I was bit surprised to see M1 in the iMacs. I thought the M1 was going to be a very capable proof of concept. But now we've got it in iMacs, iPads, and Macbooks. So I wouldn't be shocked if they spread it far and wide.
This is perhaps the real genius of the M1. It's a great chip and all. But when you make it the only choice, people are finding the only choice is more than sufficient. And now Apple only has to produce one piece of silicon for their iMacs, iPad Pro, and Laptops. What a boon for logistics.
I think that's a bit dramatic. I'm using a 16GB M1 Macbook Pro as my daily driver doing standard, boring professional work (lots of email, tabs open, PDF manipulation, Word, Excel, etc). It performs as well if not better than the 2018 Macbook Pro it replaced with 32 GB of RAM and an i7. And it cost less than that one.

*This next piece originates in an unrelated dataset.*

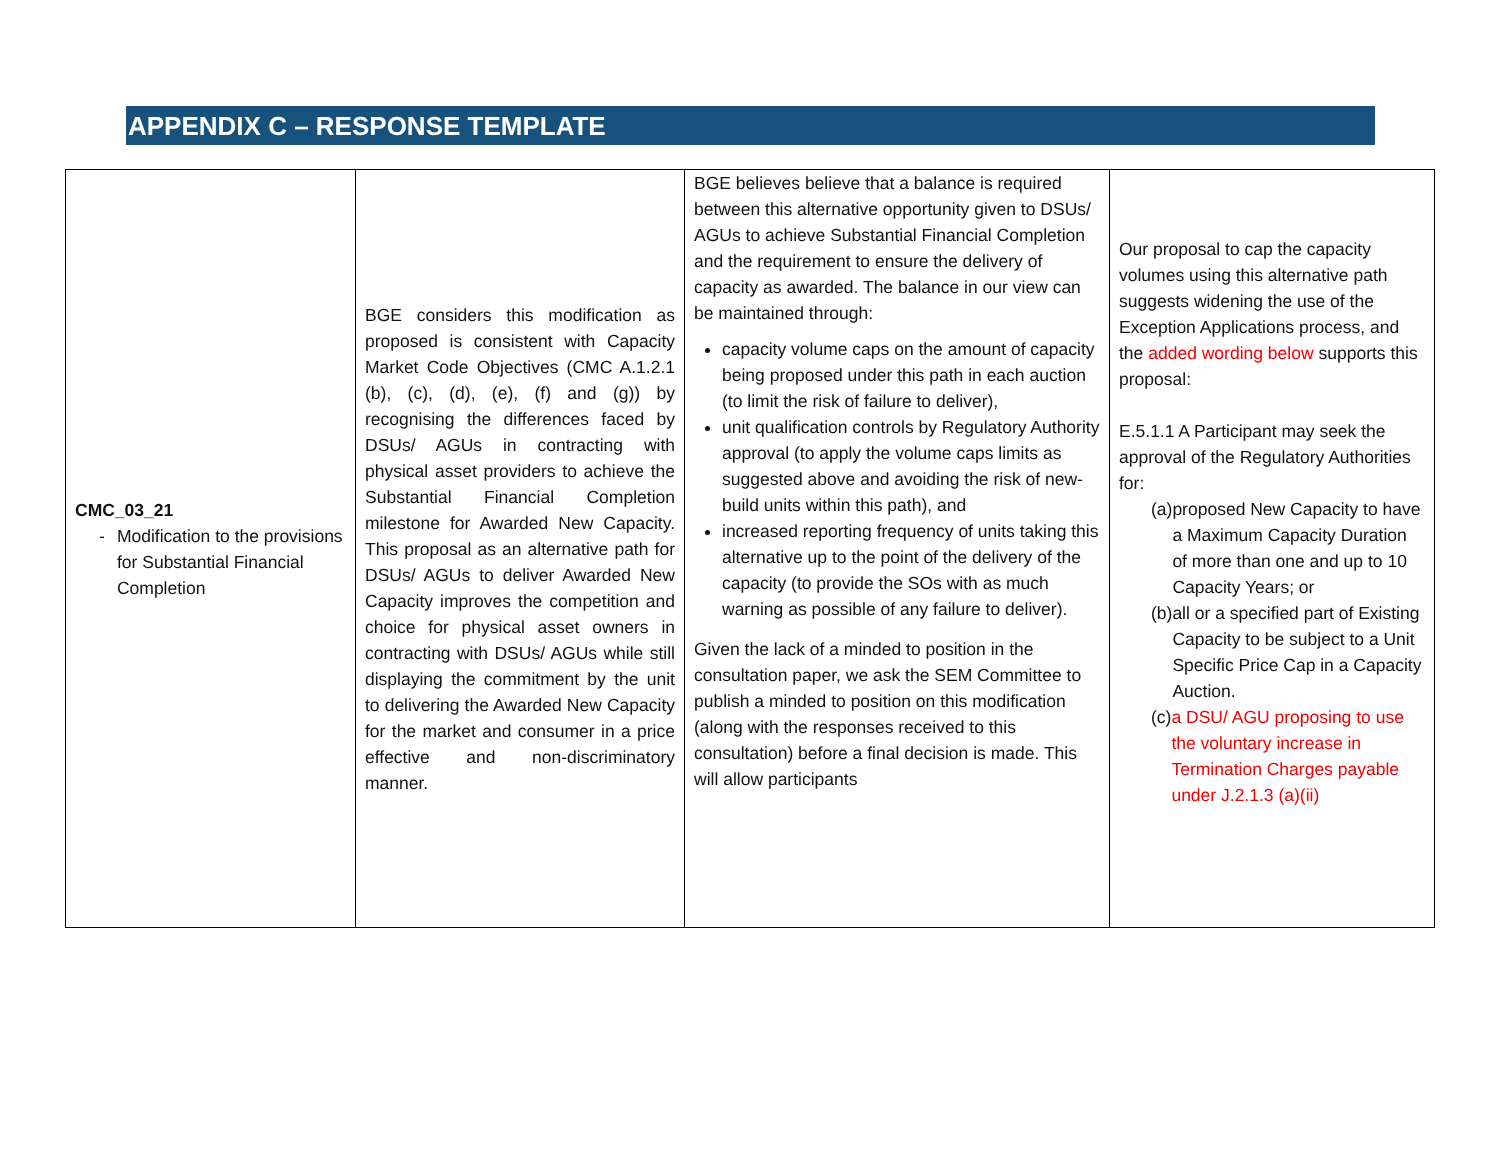APPENDIX C – RESPONSE TEMPLATE
| CMC_03_21 - Modification to the provisions for Substantial Financial Completion | BGE considers this modification as proposed is consistent with Capacity Market Code Objectives (CMC A.1.2.1 (b), (c), (d), (e), (f) and (g)) by recognising the differences faced by DSUs/ AGUs in contracting with physical asset providers to achieve the Substantial Financial Completion milestone for Awarded New Capacity. This proposal as an alternative path for DSUs/ AGUs to deliver Awarded New Capacity improves the competition and choice for physical asset owners in contracting with DSUs/ AGUs while still displaying the commitment by the unit to delivering the Awarded New Capacity for the market and consumer in a price effective and non-discriminatory manner. | BGE believes believe that a balance is required between this alternative opportunity given to DSUs/ AGUs to achieve Substantial Financial Completion and the requirement to ensure the delivery of capacity as awarded. The balance in our view can be maintained through: capacity volume caps on the amount of capacity being proposed under this path in each auction (to limit the risk of failure to deliver), unit qualification controls by Regulatory Authority approval (to apply the volume caps limits as suggested above and avoiding the risk of new-build units within this path), and increased reporting frequency of units taking this alternative up to the point of the delivery of the capacity (to provide the SOs with as much warning as possible of any failure to deliver). Given the lack of a minded to position in the consultation paper, we ask the SEM Committee to publish a minded to position on this modification (along with the responses received to this consultation) before a final decision is made. This will allow participants | Our proposal to cap the capacity volumes using this alternative path suggests widening the use of the Exception Applications process, and the added wording below supports this proposal: E.5.1.1 A Participant may seek the approval of the Regulatory Authorities for: (a) proposed New Capacity to have a Maximum Capacity Duration of more than one and up to 10 Capacity Years; or (b) all or a specified part of Existing Capacity to be subject to a Unit Specific Price Cap in a Capacity Auction. (c) a DSU/ AGU proposing to use the voluntary increase in Termination Charges payable under J.2.1.3 (a)(ii) |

The iMac will perform comparably (probably a bit better due to better thermals). My point is that these are not bad machines and I don't see why you'd steer someone away from them. However, the price is still quite high compared to other manufacturers and options. But that's always been the case.
The M1 isn't what kills x86 (if it ever does completely). ARM kills x86.
Microsoft is working on the ARM transition. ARM has good control of mobile hardware. And Apple will be only selling ARM hardware (in the form of Apple Silicon) in another 12-18 months.
This was a situation I ran into a lot when buying simple Intel-based nuc's for family. It got more complex when the difference between and i5 and i7 got really close due to thermal constraints.
I think the issue with the comment is that it comes off as biased or distracting (regardless of the intent). The conversation is about Apple Silicon vs Intel, and then it veers off topic with discussion of Ryzen.
Also, saying that people are "lapping up" the Apple marketing suggests that it's more sizzle than steak. But it's completely undeniable that the A chips, and by extension, the M1 is a beast.